En mars 2000, Michael Saylor voyait plus de 6 milliards de dollars s'envoler en une journée. L'action MicroStrategy plongeait de plus de 60 %, et le jeune entrepreneur de 35 ans se retrouvait au cœur du crash dot-com. La société a ensuite réglé des accusations civiles de fraude avec la SEC sans admettre ni nier les faits. Aujourd'hui, plus de 25 ans plus tard, Saylor est de retour sous les projecteurs avec Strategy, le plus grand détenteur corporate de Bitcoin, avec 843 775 BTC. Mais le modèle a changé.

De l'accumulation à la gestion active du trésor Bitcoin

Le 29 juin, Strategy a dévoilé un nouveau cadre financier lui permettant de vendre du Bitcoin pour financer des dividendes d'actions privilégiées, renforcer ses réserves de liquidités et racheter des titres. Un virage à 180 degrés pour une entreprise qui, pendant plus de cinq ans, avait juré de ne jamais vendre ses bitcoins. Quelques jours plus tard, Strategy annonçait la vente de 3 588 BTC, sa plus importante depuis l'adoption du Bitcoin.

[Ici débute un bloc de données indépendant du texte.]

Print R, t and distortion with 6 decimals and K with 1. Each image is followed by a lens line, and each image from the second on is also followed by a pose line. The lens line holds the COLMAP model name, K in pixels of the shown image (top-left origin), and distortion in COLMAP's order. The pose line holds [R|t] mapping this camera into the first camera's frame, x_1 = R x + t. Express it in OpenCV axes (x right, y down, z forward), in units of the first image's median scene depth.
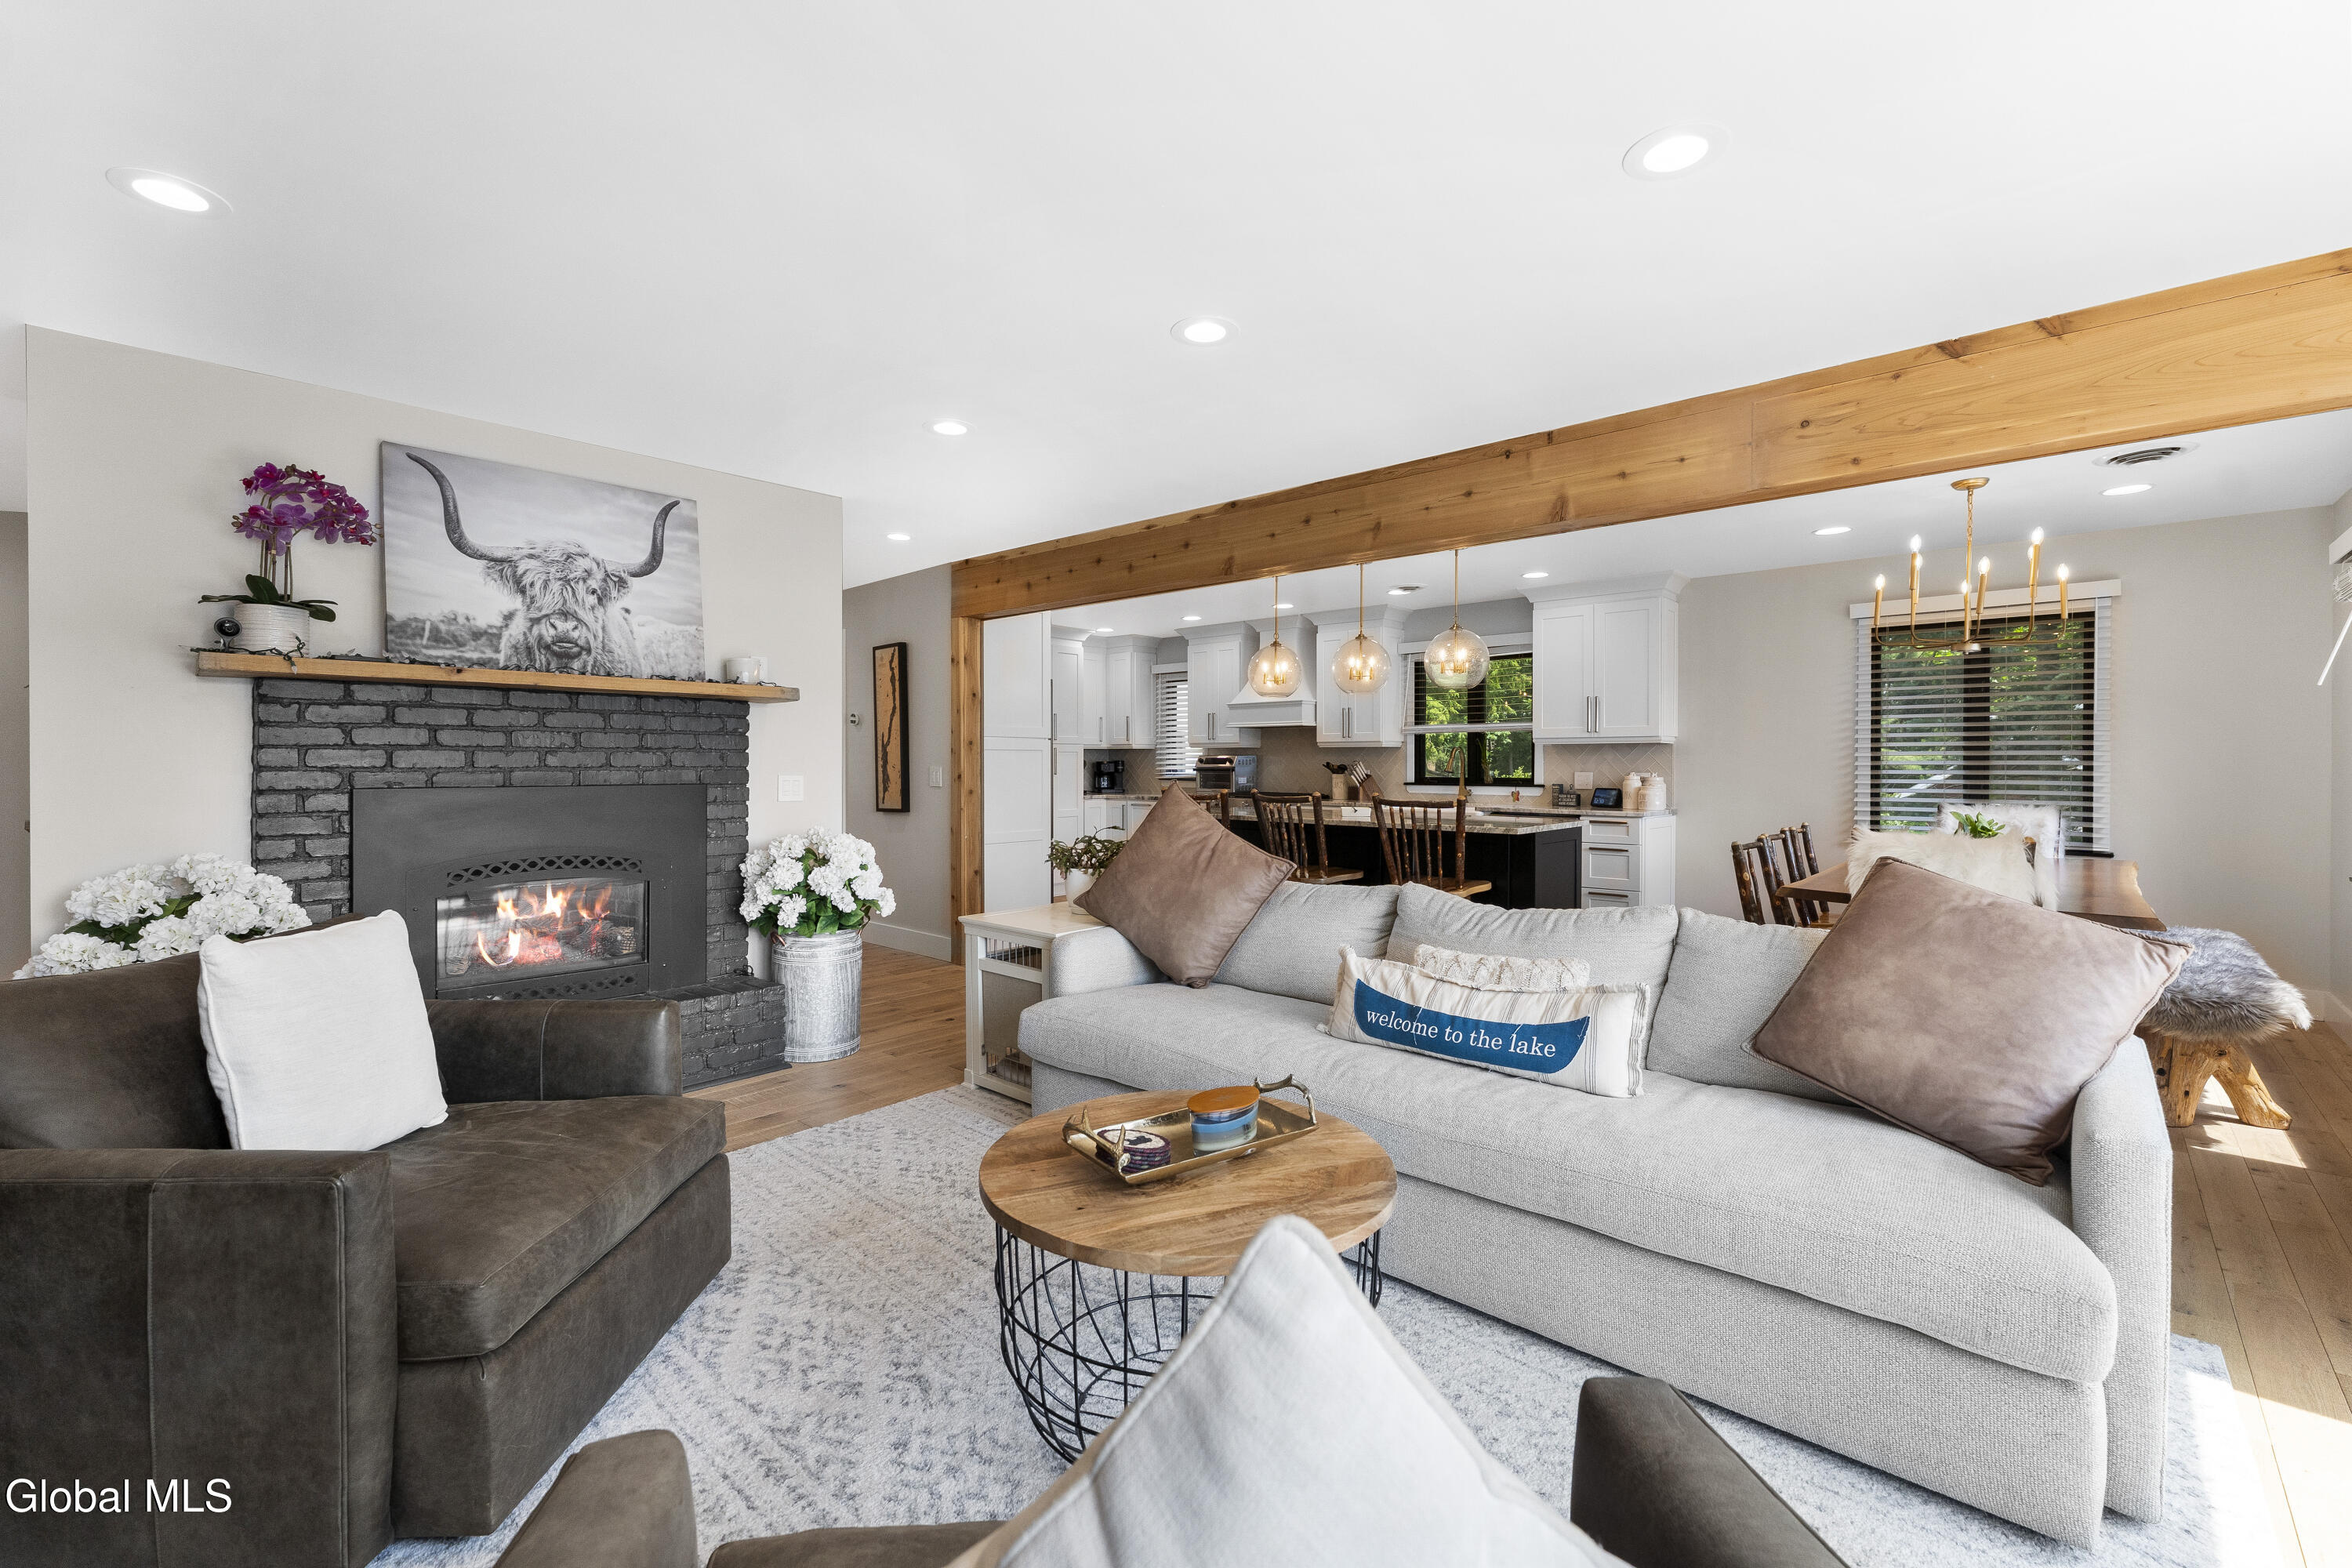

Pour les évangélistes de Strategy, cette évolution est naturelle : gérer un trésor de plusieurs milliards de dollars nécessite de la flexibilité. Drew Forman, senior vice president et head of strategy chez Talos, explique : « La conversation dépasse le simple achat de Bitcoin pour inclure comment ces positions sont financées, gérées et, si nécessaire, vendues ou monétisées. »

Ce changement de stratégie intervient dans un contexte où Strategy a accumulé une position en Bitcoin si massive qu'elle représente désormais une part significative de son bilan. L'entreprise a utilisé des leviers financiers complexes pour financer ses achats, notamment des émissions d'actions et de dettes convertibles. La vente de Bitcoin pour financer des dividendes et des rachats d'actions marque une évolution vers une gestion plus dynamique de ce trésor, mais soulève des questions sur la pérennité du modèle.

Un modèle financier de plus en plus complexe

Les critiques, eux, y voient une complexité croissante. La dépendance de Strategy aux actions privilégiées, aux obligations de dividendes et aux financements externes rend le modèle plus interdépendant, pas plus résilient. L'entreprise ne se contente plus d'accumuler du Bitcoin : elle a développé une série de stratégies d'ingénierie financière qui divisent investisseurs et analystes. Certains y voient un modèle sophistiqué de trésorerie d'entreprise qui ne peut pas perdre, tandis que d'autres estiment que les risques s'empilent les uns sur les autres.

Le parallèle avec l'ère dot-com est frappant. À l'époque, MicroStrategy n'avait pas causé l'éclatement de la bulle, mais son effondrement en était devenu un symbole. Aujourd'hui, Strategy est au cœur d'une autre expérience financière très surveillée par Wall Street. La question est de savoir si Saylor a appris de ses erreurs passées ou si l'histoire est en train de se répéter.